▶ **About this task**
In the records below, find the line with "background: #e5e5e5 ->" and repeat exactly every line from it through the line with "text: Deaths ->". Pictures stay out.

▶ **Records for this exercise**

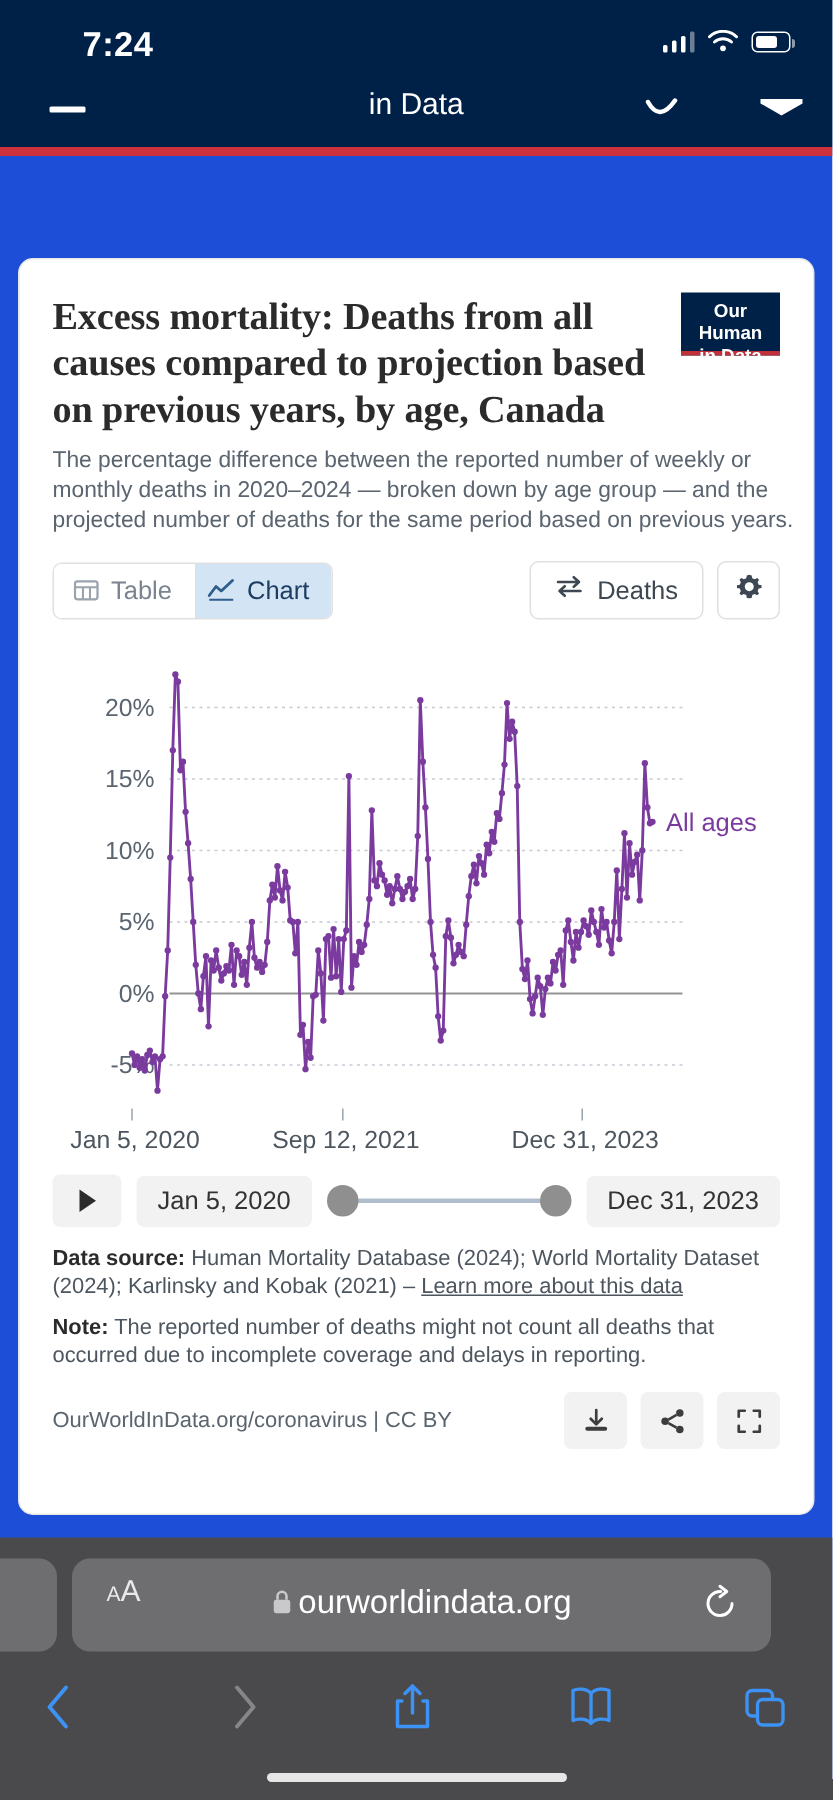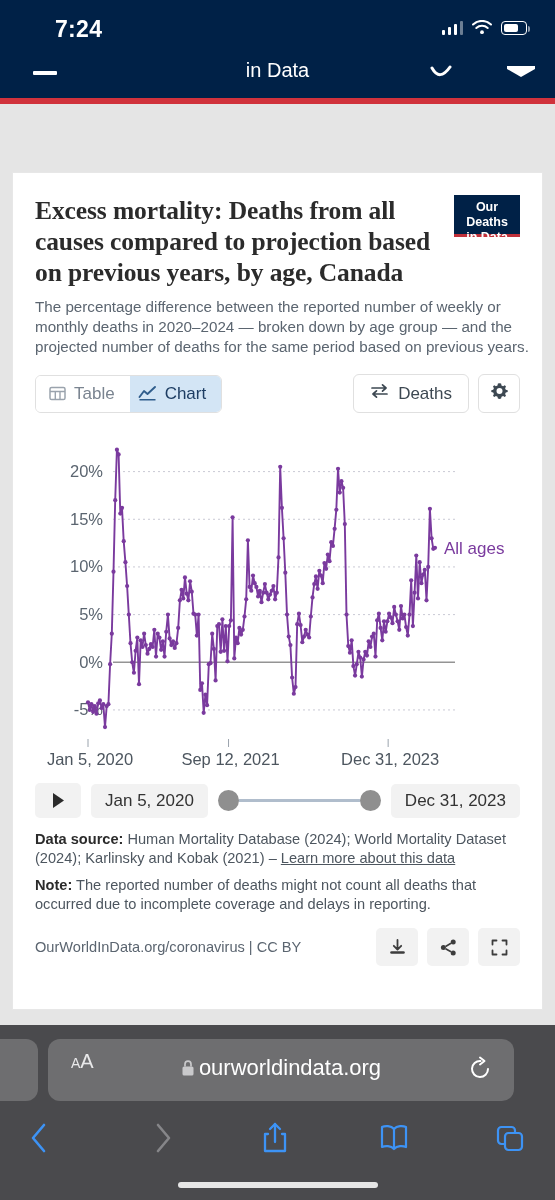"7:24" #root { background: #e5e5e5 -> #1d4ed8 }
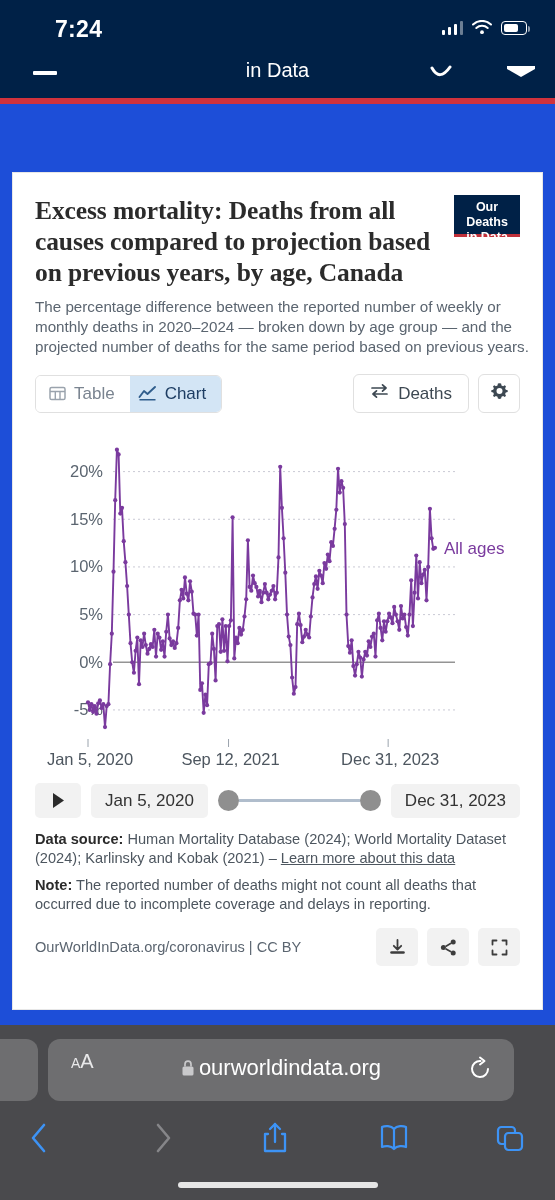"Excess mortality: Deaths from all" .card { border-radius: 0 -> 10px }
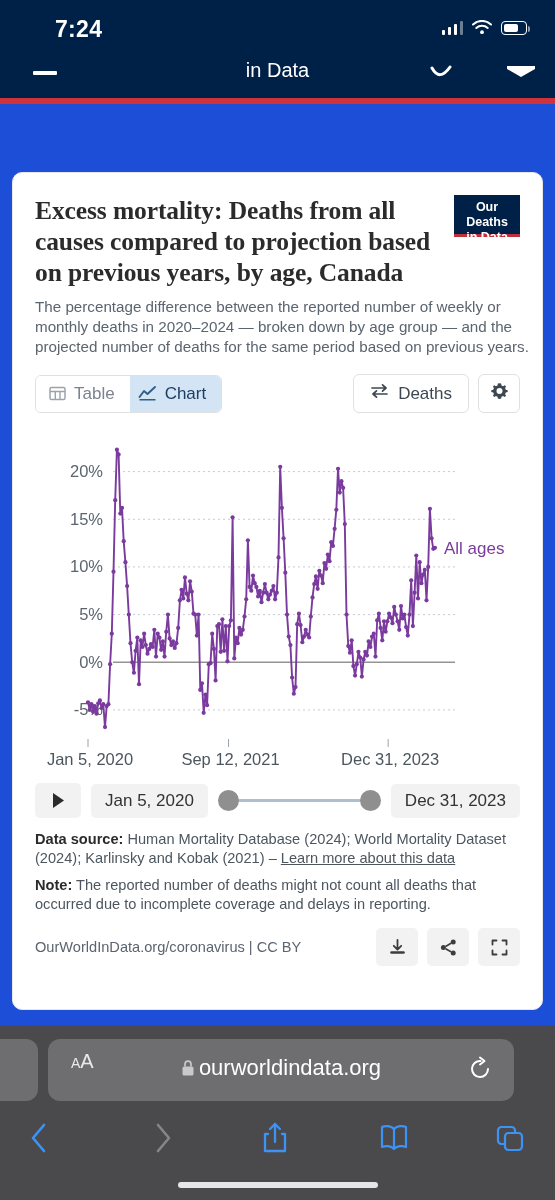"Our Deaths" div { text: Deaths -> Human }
...
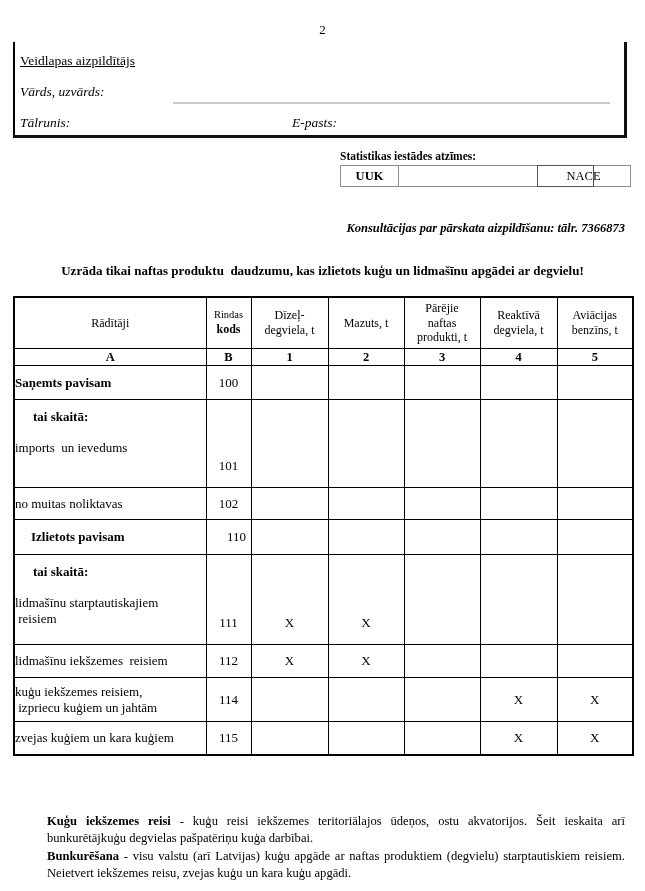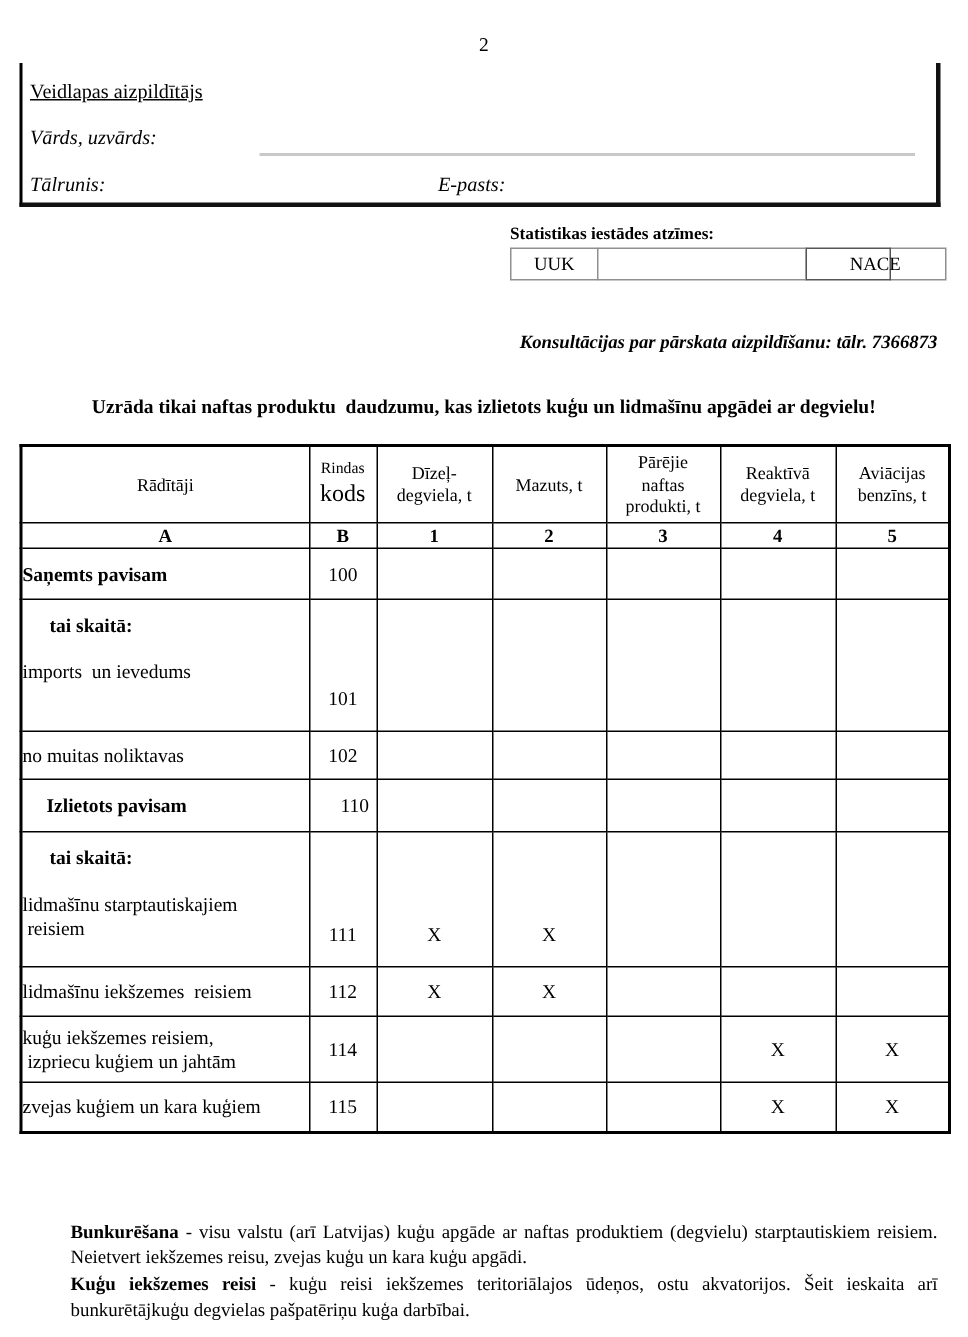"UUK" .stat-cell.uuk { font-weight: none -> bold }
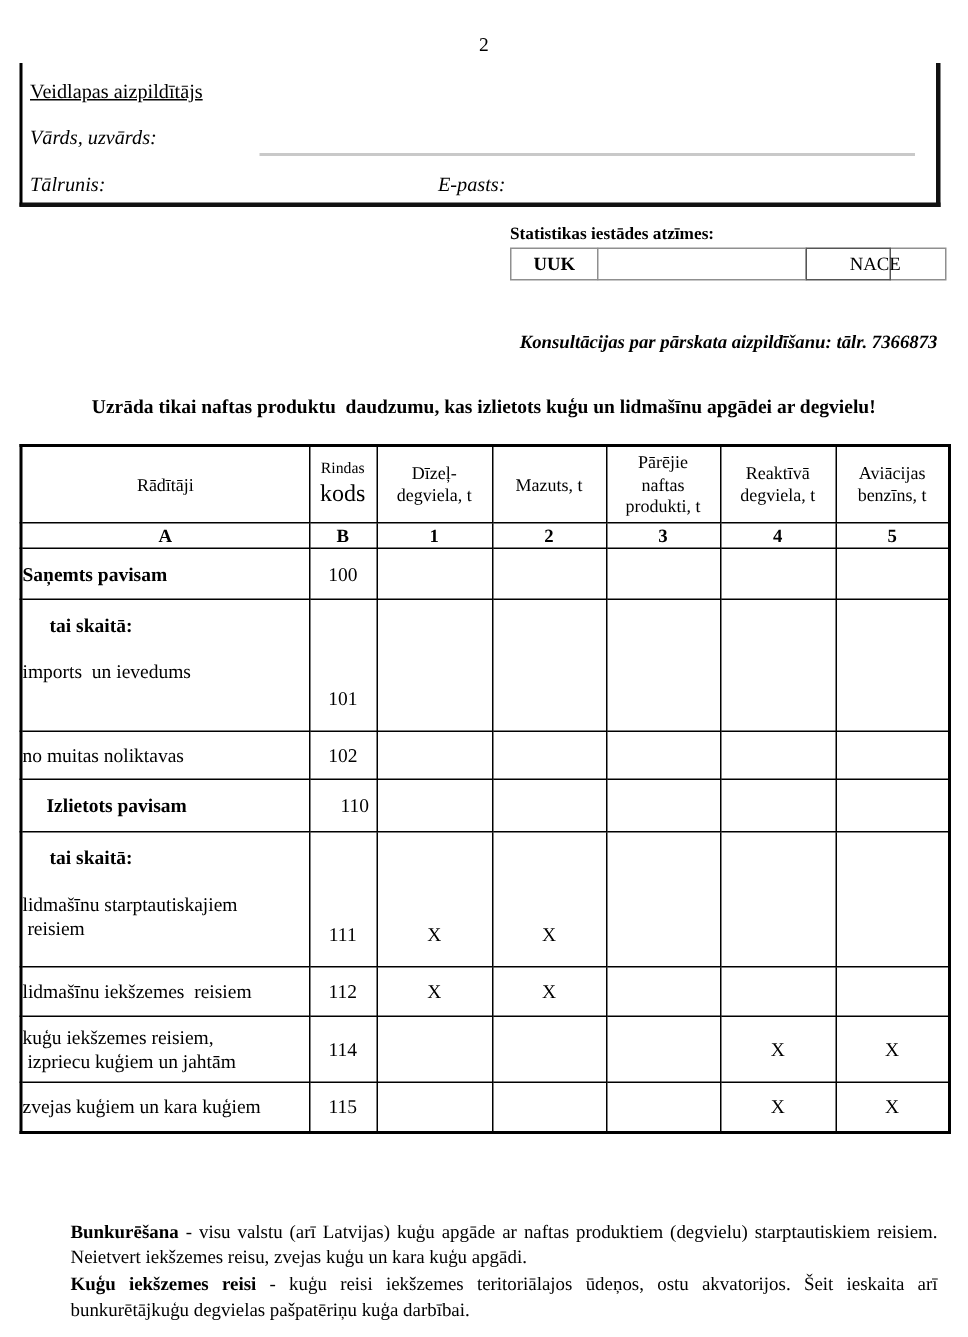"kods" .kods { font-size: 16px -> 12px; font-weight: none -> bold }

▶ **Response to the exercise**
"7:24" #root { background: #e5e5e5 -> #1d4ed8 }
"Excess mortality: Deaths from all" .card { border-radius: 0 -> 10px }
"Our Deaths" div { text: Deaths -> Human }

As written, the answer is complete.